• Required action:
Look for the word "Abschiebung" in the records, and copy each line where it appears.

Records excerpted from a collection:
◆ ◆ ◆ ◆ ◆
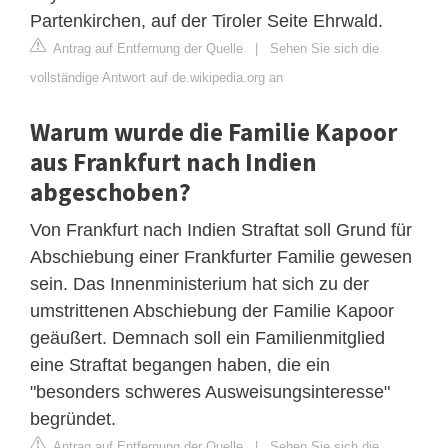
Partenkirchen, auf der Tiroler Seite Ehrwald.
Antrag auf Entfernung der Quelle
|
Sehen Sie sich die
vollständige Antwort auf de.wikipedia.org an
Warum wurde die Familie Kapoor
aus Frankfurt nach Indien
abgeschoben?
Von Frankfurt nach Indien Straftat soll Grund für
Abschiebung einer Frankfurter Familie gewesen
sein. Das Innenministerium hat sich zu der
umstrittenen Abschiebung der Familie Kapoor
geäußert. Demnach soll ein Familienmitglied
eine Straftat begangen haben, die ein
"besonders schweres Ausweisungsinteresse"
begründet.
Antrag auf Entfernung der Quelle
|
Sehen Sie sich die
◆ ◆ ◆ ◆ ◆
• Written answer:
Abschiebung einer Frankfurter Familie gewesen
umstrittenen Abschiebung der Familie Kapoor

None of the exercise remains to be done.